Construction began in earnest, and the tunnel was officially opened to the public on August 4, 1902.

Engineering Marvel and Construction Challenges
The construction of the Greenwich Foot Tunnel was no small feat, requiring meticulous planning and engineering prowess. Stretching approximately 370 meters in length and plunging to a depth of 15 meters below the riverbed, it presented a unique set of challenges for the engineers and labourers involved.

One of the key innovations used during construction was the tunnelling shield - a device designed to protect workers and stabilize the tunnel walls. The shield allowed workers to excavate and construct the tunnel incrementally, providing a safe environment in the often treacherous conditions below the river.

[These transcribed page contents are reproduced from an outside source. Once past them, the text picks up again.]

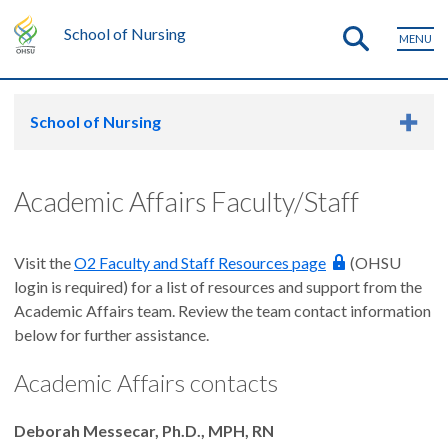
School of Nursing
MENU
School of Nursing
Academic Affairs Faculty/Staff
Visit the
O2 Faculty and Staff Resources page
(OHSU
login is required) for a list of resources and support from the
Academic Affairs team. Review the team contact information
below for further assistance.
Academic Affairs contacts
Deborah Messecar, Ph.D., MPH, RN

The construction process took a total of four years, a remarkable achievement considering the time and technology available at the turn of the 20th century. It stands as a testament to the engineering ingenuity of the era and remains a source of pride for Londoners.

Importance and Contemporary Significance

- Daily Usage: On average, it is used by approximately 1.5 million people each year, making it an indispensable part of London's transportation network. Commuters, tourists, and residents alike rely on this subterranean passage for their daily journeys.

- Architectural Features: The Greenwich Foot Tunnel boasts distinctive architectural elements. Its circular entrance and exit, adorned with ornamental ironwork, have become iconic symbols of Greenwich. The interior of the tunnel is lined with glazed white tiles, creating a clean and reflective surface that enhances visibility, a welcome feature for travellers passing through.

- Tourist Attraction: Beyond its utilitarian purpose, the Greenwich Foot Tunnel has become a tourist attraction in its own right. Visitors are drawn to its historic charm and the unique experience of walking beneath the River Thames. It offers breathtaking views of the riverbanks and the iconic Cutty Sark ship nearby. The tunnel's presence on the tourist map underscores its cultural significance and appeal.

- The Greenwich Foot has made appearances in films (28 Days Later), music videos (Iron Maiden music video, 1980s), literature - so I am told but cannot find a reference anywhere...

Its iconic circular entrances are often featured in photographs capturing the essence of Greenwich.


2 comments

Amelia said:

Very interesting info. Have you got any photos taken inside the tunnel?
6 months ago

benastrada said:

Hi Amelia, this is the start of my 50 Images projects, so definitely, there will be pictures showing the inside of the tunnel. I am hoping to take a picture every week, and write a little more of the history around the tunnel as I go.